Secularism

Books etc

Clive Davis highlights this neat phrase from Terry Teachout: “Blogging has become the intellectual’s TV set.”

It a nice line isn’t it? And I’m sure it is true – there must be a lot of intellectuals who do prefer to spend time reading blogs rather than watching, well, what is on telly tonight where you are?

Of course there are plenty who enjoy reading blogs intead of watching telly who aren’t intellectuals. I am one for starters.

Which got me thinking. I actually would like to be an intellectual one day or at least try to be, at least be in a situation where I could hold my own in the company of genuine intellects.

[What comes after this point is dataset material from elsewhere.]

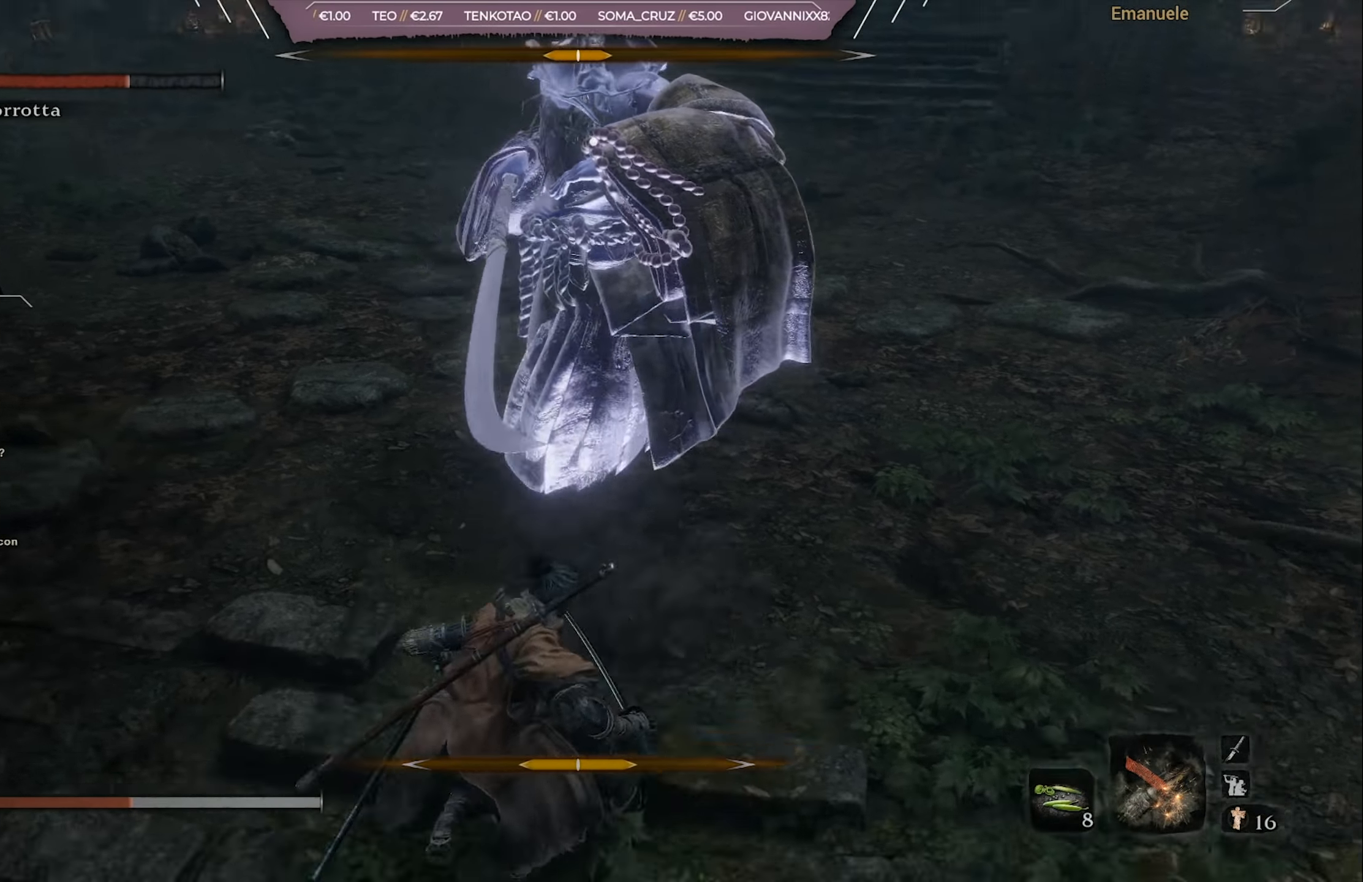
{"buttons": [], "left_stick": "down-left", "right_stick": "center", "events": [[100, "CIRCLE", "down"], [167, "CIRCLE", "up"], [400, "CROSS", "down"], [500, "CROSS", "up"]]}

But then there is old question of how do you actually get there?

A random google dictionary search brings up this for intellectual:

1. relating to thinking: relating to or involving the mental processes of abstract thinking and reasoning rather than the emotions

2. intelligent and knowledgeable: having a highly developed ability to think, reason, and understand, especially in combination with wide knowledge

3. for intelligent people: intended for, appealing to, or done by intelligent people

Leaving aside the question of how one would measure a person’s ability to reason or grasp abstract thinking, I would fall down straight away on the aspect which certainly is very easy to measure – wide knowledge.

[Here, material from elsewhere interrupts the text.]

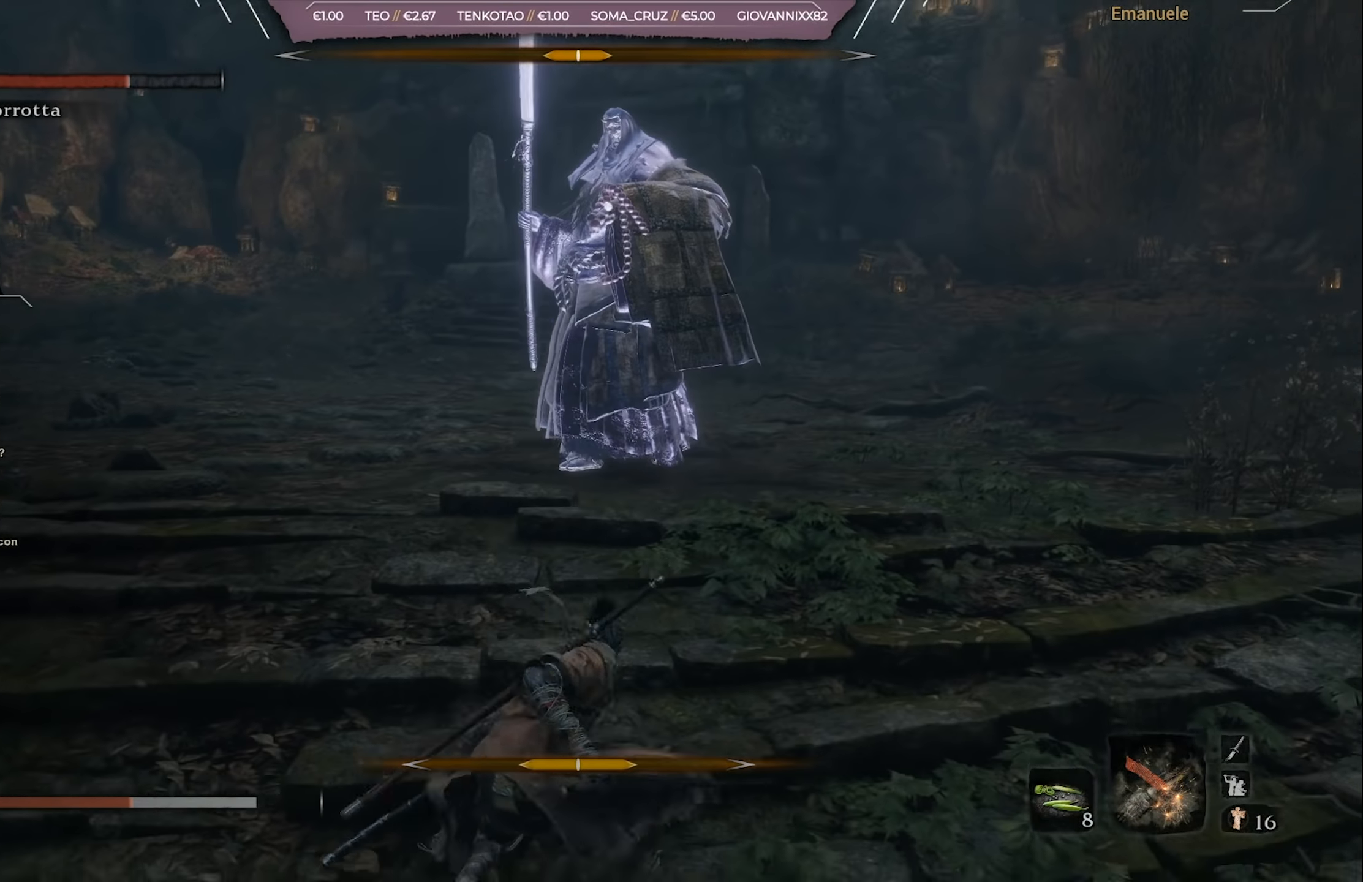
{"buttons": [], "left_stick": "down-left", "right_stick": "center", "events": []}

I was thinking about this again when listening to some of the Hay Festival discussions. Surely the two best ways to gain knowledge are to read and to listen to those with knowledge. And I’ve read so little.

I’m 35 and what percentage of the books I would like to read (let alone those that I am told I should read) have I actually managed to digest? One percent would be a wild exaggeration. How many years left to catch up?

Now having a job and being a Dad already cut down a lot of the time that one might spend attempting to get close to that one percent figure – that’s something that a lot of you face I am sure. But then a lot of the time I could spend reading books (I should start with the classics which it is assumed that ‘everyone’ has read) I spend reading blogs and writing on this one.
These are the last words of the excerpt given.